No ano passado, as companhias de baixo custo controlavam quase 36% do mercado europeu e a presidente executiva da EasyJet, Carolyn McCall, garante que as “low-cost” não temem a concorrência. Interrogada pelo nosso correspondente em Londres, Ali Sheikholeslami, sobre a influência que tiveram na forma de viajar, responde: “As companhias de baixo custo mudaram completamente a forma de viajar na Europa. Tornaram as viagens acessíveis, mais razoáveis. Há agora mais pessoas a viajar do que antes. Penso que o que a EasyJet faz realmente muito bem. Tem uma rede incrivelmente forte. Atualmente, 60% dos nossos clientes são europeus. Somos muito fortes a interligar as pessoas na Europa”.

euronews: Na semana passada, a Air France, tal como outras companhias, lançou uma versão de baixo custo.

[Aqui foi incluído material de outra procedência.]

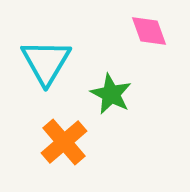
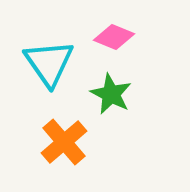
pink diamond: moved 35 px left, 6 px down; rotated 48 degrees counterclockwise
cyan triangle: moved 3 px right, 1 px down; rotated 6 degrees counterclockwise
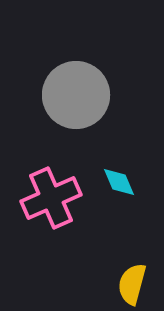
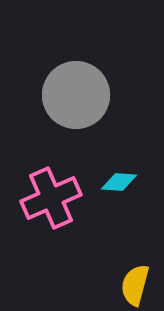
cyan diamond: rotated 63 degrees counterclockwise
yellow semicircle: moved 3 px right, 1 px down
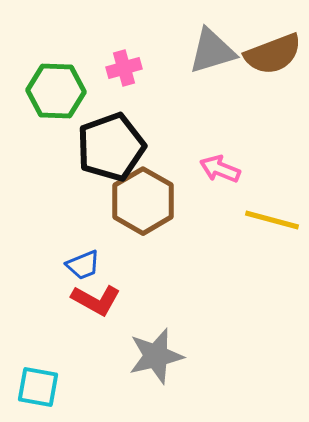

É este o futuro do setor?

Carolyn McCall: Penso que em termos de mudanças estruturais na indústria aeronáutica os vencedores serão as companhias de baixo custo, tal como o estão a demonstrar. Penso que é difícil para as outras companhias lançarem ligações de baixo custo. Penso que se é ou não uma companhia de baixo custo, que está no ADN, é isso o que somos e é nisso que nos focamos e que somos bons. Acredito que teremos mais êxito tendo em conta o nosso posicionamento face a outras companhias de baixo custo. Mas concordo, penso que o valor é o futuro.